Afghan human rights defender Mariam Atahi continues from far away

February 21, 2022

Mariam Atahi left Afghanistan for safe haven abroad in August 2021 with financial assistance from Journalists for Human Rights and the Daniel Pearl Foundation. However, her fight for women’s rights continues, uninterrupted.

As the Taliban began its ‘humanitarian talks’ last month in Oslo, Mariam called for the release of three fellow activists, allegedly detained for protesting against the closure of women’s universities. “It hurts me,” she said, “…to not have any information or hope to give their families asking questions about their whereabouts.”

As co-founder of the Feminine Perspectives Campaign, Mariam has been leading a fearless movement to demand accountability for the violation of women’s rights by the Taliban. In 2016, she and four colleagues interviewed women from different provinces to document “what women exactly want” and presented them during the 2016 talks with the Taliban in Qatar. They stressed that the freedom to study, work and participate in public life is important to women in urban Kabul and rural provinces alike.

This work put a target on her back. In late 2019, Mariam was working as a communications specialist at Save The Children and was informed by the National Directorate of Security in Afghanistan that she’s on the Taliban’s hit list. At the time, she was used to fielding multiple ‘mysterious calls’ a week. However, the NDS insisted she take the risk more seriously. Mariam applied for an emergency visa to India and relocated to Delhi for two months. When she returned in early 2020, the threats continued. She changed her look, her route to work and her schedule – but kept on working. In 2021, she took on a communications role with UNICEF.

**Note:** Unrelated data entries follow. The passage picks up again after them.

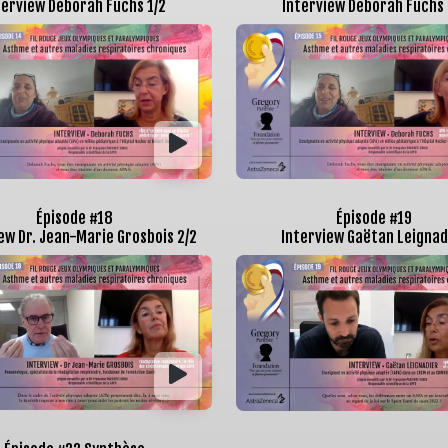
terview Deborah Fuchs 1/2
Interview Deborah Fuchs 
Épisode #18
Épisode #19
ew Dr. Jean-Marie Grosbois 2/2
Interview Gaëtan Leignad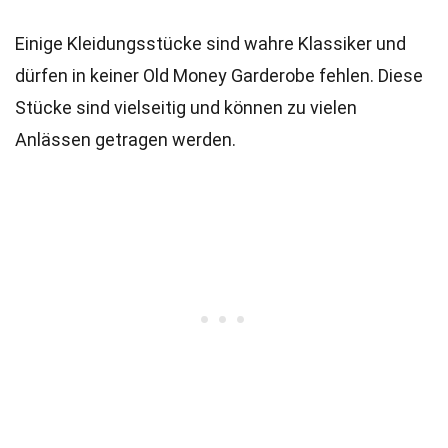
Einige Kleidungsstücke sind wahre Klassiker und
dürfen in keiner Old Money Garderobe fehlen. Diese
Stücke sind vielseitig und können zu vielen
Anlässen getragen werden.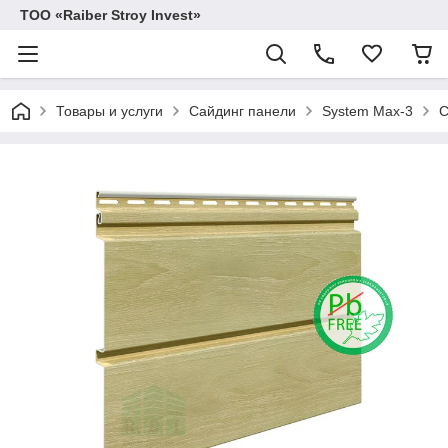
TOO «Raiber Stroy Invest»
Товары и услуги
Сайдинг панели
System Max-3
С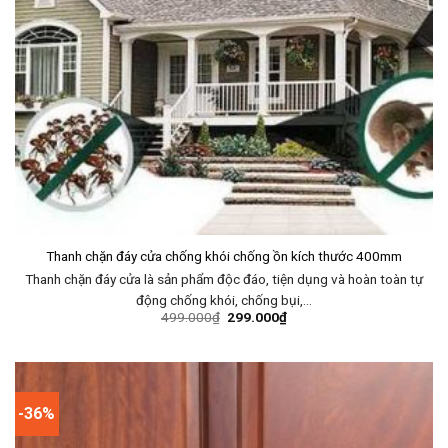
Thanh chặn đáy cửa chống khói chống ồn kích thước 400mm
Thanh chặn đáy cửa là sản phẩm độc đáo, tiện dụng và hoàn toàn tự
động chống khói, chống bụi,…
499.000
₫
299.000
₫
-36%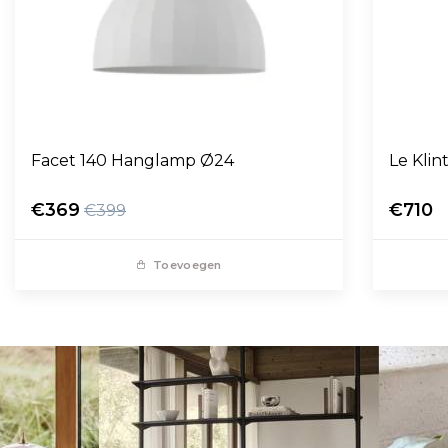
Facet 140 Hanglamp Ø24
Le Kli
€369
€710
€399
Toevoegen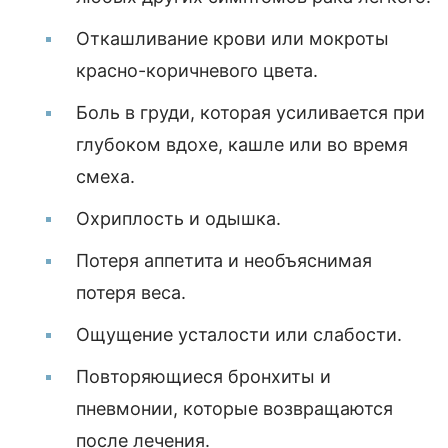
Откашливание крови или мокроты
красно-коричневого цвета.
Боль в груди, которая усиливается при
глубоком вдохе, кашле или во время
смеха.
Охриплость и одышка.
Потеря аппетита и необъяснимая
потеря веса.
Ощущение усталости или слабости.
Повторяющиеся бронхиты и
пневмонии, которые возвращаются
после лечения.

Fighting for women and children’s rights is in my blood. When I see women suffering, I feel responsible. I want to build a bridge for them to reach their dreams. I have to do this work for the rest of my life.

After the Taliban takeover, Mariam decided to leave Afghanistan for a safer location where she can continue her work.

‘In Kabul, I always felt like someone is knocking at my door. I want to set myself in a better position, so I’m able to mobilize more resources to help my people. I hope to see the international community show their solidarity with Afghan women and make a solid, genuine commitment to safeguarding their rights.”